Genetics, Vol. 171, 1895-1904, December 2005, Copyright © 2005
doi:10.1534/genetics.105.045658

Two Quantitative Trait Loci for Prepulse Inhibition of Startle Identified on Mouse Chromosome 16 Using Chromosome Substitution Strains

* Broad Institute of Harvard and Massachusetts Institute of Technology, Cambridge, Massachusetts 02139, {dagger} Psychiatric and Neurodevelopmental Genetics Unit, Center for Human Genetic Research and Department of Psychiatry, Harvard Medical School, Massachusetts General Hospital, Boston, Massachusetts 02114, {ddagger} Center for Human Genetic Research, Massachusetts General Hospital, Boston, MA 02114, § Departments of Psychiatry and Neuroscience, Tufts University School of Medicine, Boston, Massachusetts 02111, ** Whitehead Institute for Biomedical Research, Cambridge, Massachusetts 02142, {dagger}{dagger} Department of Genetics, Case Western Reserve University School of Medicine, Cleveland, Ohio 44106 and {ddagger}{ddagger} Center for Computational Genomics and Systems Biology, Case Western Reserve University School of Medicine and Center for Human Genetics, University Hospitals of Cleveland, Cleveland, Ohio 44106

2 Corresponding author: Psychiatric and Neurodevelopmental Genetics Unit, Center for Human Genetic Research, 185 Cambridge St., 6th Fl., Boston, MA 02114. 
E-mail: sklar{at}psych.mgh.harvard.edu

Prepulse inhibition (PPI) of acoustic startle is a genetically complex quantitative phenotype of considerable medical interest due to its impairment in psychiatric disorders such as schizophrenia.
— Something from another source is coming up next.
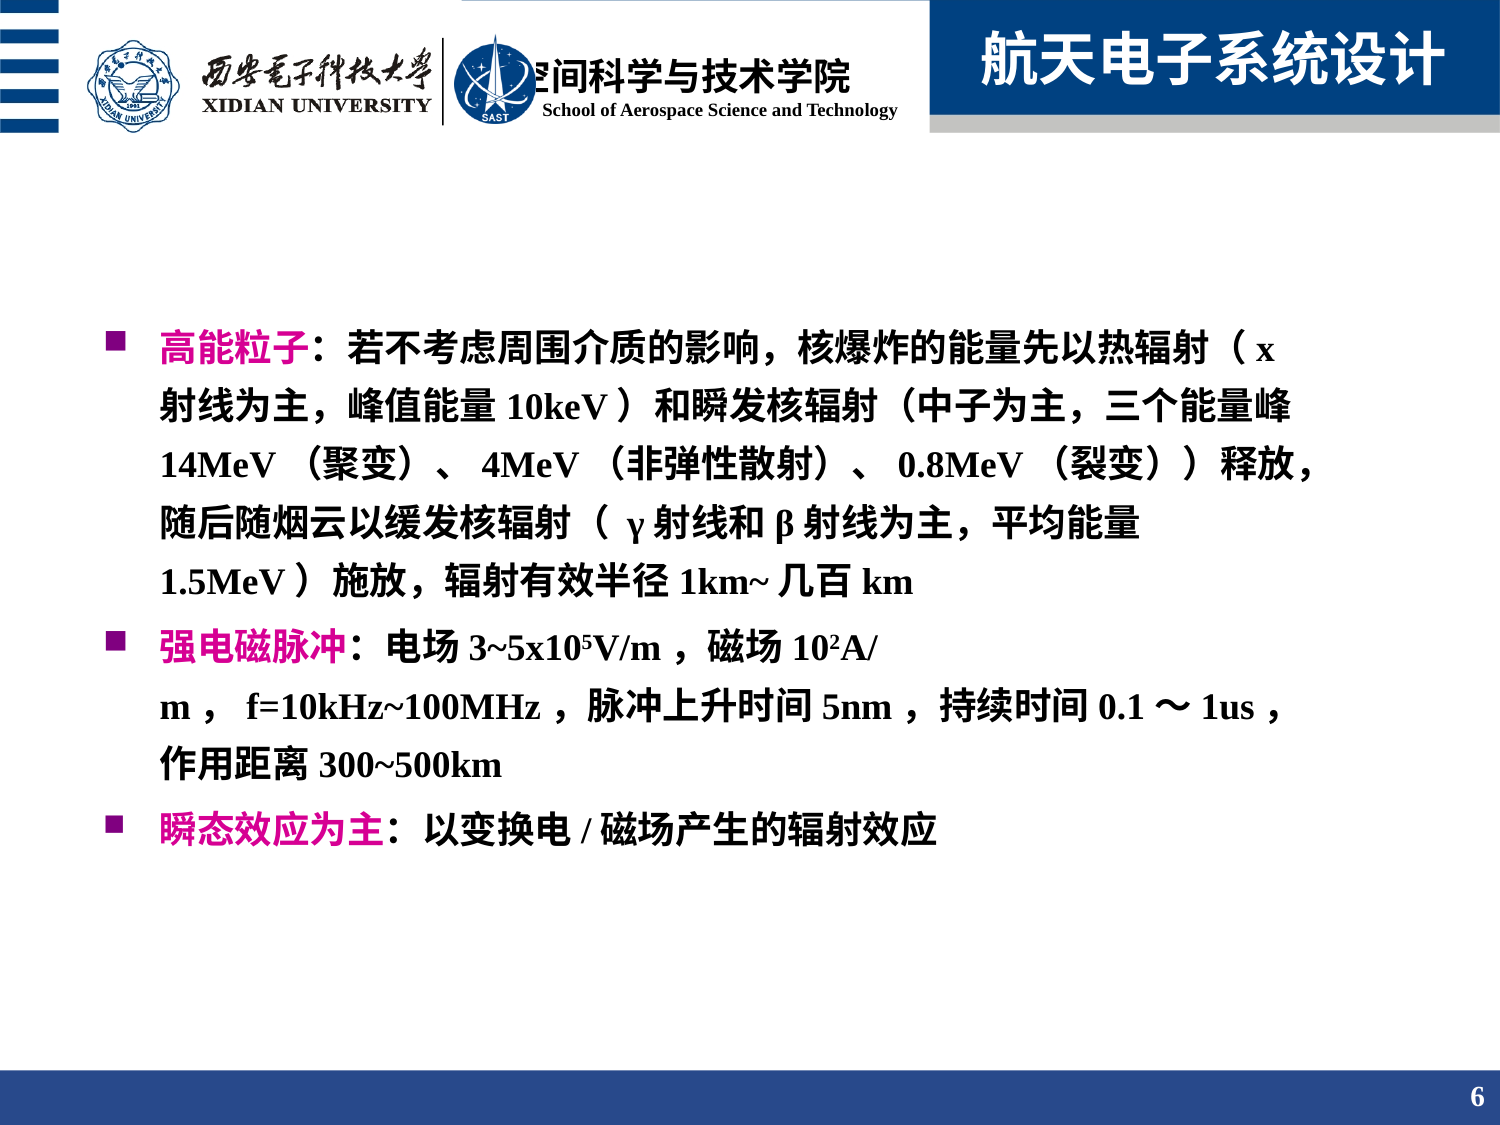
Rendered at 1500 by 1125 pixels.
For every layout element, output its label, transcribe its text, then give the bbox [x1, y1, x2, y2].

To identify quantitative trait loci (QTL) involved in mouse PPI, we studied mouse chromosome substitution strains (CSS) that each carry a homologous chromosome pair from the A/J inbred strain on a host C57BL/6J inbred strain background. We determined that the chromosome 16 substitution strain has elevated PPI compared to C57BL/6J (P = 1.6 x 10–11), indicating that chromosome 16 carries one or more PPI genes. QTL mapping using 87 F2 intercross progeny identified two significant chromosome 16 loci with LODs of 3.9 and 4.7 (significance threshold LOD is 2.3). The QTL were each highly significant independently and do not appear to interact. Sequence variation between B6 and A/J was used to identify strong candidate genes in the QTL regions, some of which have known neuronal functions. In conclusion, we used mouse CSS to rapidly and efficiently identify two significant QTL for PPI on mouse chromosome 16. The regions contain a limited number of strong biological candidate genes that are potential risk genes for psychiatric disorders in which patients have PPI impairments.